They Sailed on Friday
- Genre: drama play
- Country of origin: Australia
- Language: English
- Syndicates: ABC
- Written by: William Jenner
- Original release: 1957

= They Sailed on Friday =

1957 Australian radio play

They Sailed on Friday is a 1957 Australian radio play by William Jenner about an incident in the life of Matthew Flinders.

The play was produced again in 1958.

The Age radio critic said "it was a documentary rather than a drama but it was well put together and presented."

Leslie Rees regarded it as one of the best Australian radio plays of the 1950s.

Dataset items:
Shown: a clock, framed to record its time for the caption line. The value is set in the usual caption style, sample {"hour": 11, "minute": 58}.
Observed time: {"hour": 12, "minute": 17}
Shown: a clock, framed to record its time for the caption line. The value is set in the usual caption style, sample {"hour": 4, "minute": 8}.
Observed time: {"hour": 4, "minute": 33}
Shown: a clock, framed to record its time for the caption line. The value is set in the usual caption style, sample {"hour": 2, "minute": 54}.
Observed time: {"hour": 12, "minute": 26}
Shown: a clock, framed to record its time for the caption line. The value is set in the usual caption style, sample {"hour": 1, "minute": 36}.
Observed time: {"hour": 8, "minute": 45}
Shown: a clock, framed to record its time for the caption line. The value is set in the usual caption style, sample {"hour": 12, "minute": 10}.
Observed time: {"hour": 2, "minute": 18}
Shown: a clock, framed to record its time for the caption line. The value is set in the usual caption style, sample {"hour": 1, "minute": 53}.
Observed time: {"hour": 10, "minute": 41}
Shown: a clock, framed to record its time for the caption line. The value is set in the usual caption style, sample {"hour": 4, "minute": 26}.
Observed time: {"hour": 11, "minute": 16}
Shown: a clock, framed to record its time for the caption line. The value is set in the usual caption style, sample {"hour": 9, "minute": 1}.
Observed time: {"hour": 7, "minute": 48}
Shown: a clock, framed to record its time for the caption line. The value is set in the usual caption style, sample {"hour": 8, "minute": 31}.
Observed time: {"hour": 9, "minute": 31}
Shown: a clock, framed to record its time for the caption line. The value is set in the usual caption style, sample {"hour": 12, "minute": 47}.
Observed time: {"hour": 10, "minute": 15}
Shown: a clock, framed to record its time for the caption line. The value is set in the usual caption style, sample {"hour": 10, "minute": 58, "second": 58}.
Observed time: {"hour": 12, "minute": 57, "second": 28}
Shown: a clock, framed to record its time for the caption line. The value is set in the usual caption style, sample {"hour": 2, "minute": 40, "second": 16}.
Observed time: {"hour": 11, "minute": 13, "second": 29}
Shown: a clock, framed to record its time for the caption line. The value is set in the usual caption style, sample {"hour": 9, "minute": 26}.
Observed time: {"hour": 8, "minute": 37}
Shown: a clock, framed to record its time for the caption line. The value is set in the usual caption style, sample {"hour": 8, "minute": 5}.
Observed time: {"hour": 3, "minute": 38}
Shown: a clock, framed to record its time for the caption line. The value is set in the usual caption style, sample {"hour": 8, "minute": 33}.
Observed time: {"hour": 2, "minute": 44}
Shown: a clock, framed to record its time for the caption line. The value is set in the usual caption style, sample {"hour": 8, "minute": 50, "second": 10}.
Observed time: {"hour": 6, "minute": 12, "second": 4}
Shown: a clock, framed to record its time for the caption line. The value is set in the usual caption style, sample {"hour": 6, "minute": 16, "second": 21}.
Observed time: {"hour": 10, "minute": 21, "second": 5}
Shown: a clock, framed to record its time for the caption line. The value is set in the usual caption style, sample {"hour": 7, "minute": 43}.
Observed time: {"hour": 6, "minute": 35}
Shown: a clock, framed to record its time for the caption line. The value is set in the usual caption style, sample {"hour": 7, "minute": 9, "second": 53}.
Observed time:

### PROBLEMS AND TASKS
A: Name every person mentioned in the entry on the radio play They Sailed on Friday.
B: Answer these questions from the entry on the radio play They Sailed on Friday:
(i) Which syndicate is listed for the play?
(ii) In what year was the play produced again?
(iii) According to The Age radio critic, the play was a documentary rather than what?
C: Write a continuation of the entry on the radio play They Sailed on Friday, picking up after its last sentence.

### EXPECTED RESULTS
A: William Jenner, Matthew Flinders, Leslie Rees

B:
(i) ABC
(ii) 1958
(iii) A drama

C:
==Premise==
"A little-known episode in the life of Matthew Flinders. Flinders, the first to circumnavigate Australia and chart many previously unexplored coasts, left Sydney Cove in 1803 in H.M.S. Porpoise, together with two other smaJl ships. Cato and Bridgewater. Flinders’ ship and Cato ran on to reefs of the Great Barrier, off what is now Queensland. To those on Bridgewater, it seemed that all those aboard
the two wrecked ships would be lost— and yet the Bridgewater sailed off. leaving them to their fate. Fortunately, the resourceful leader, Flinders, was able to take charge and organise life on the tiny sand banks on the reef. He then set off in a cutter manned by oarsmen to bring help from Svdney, 750 miles away. "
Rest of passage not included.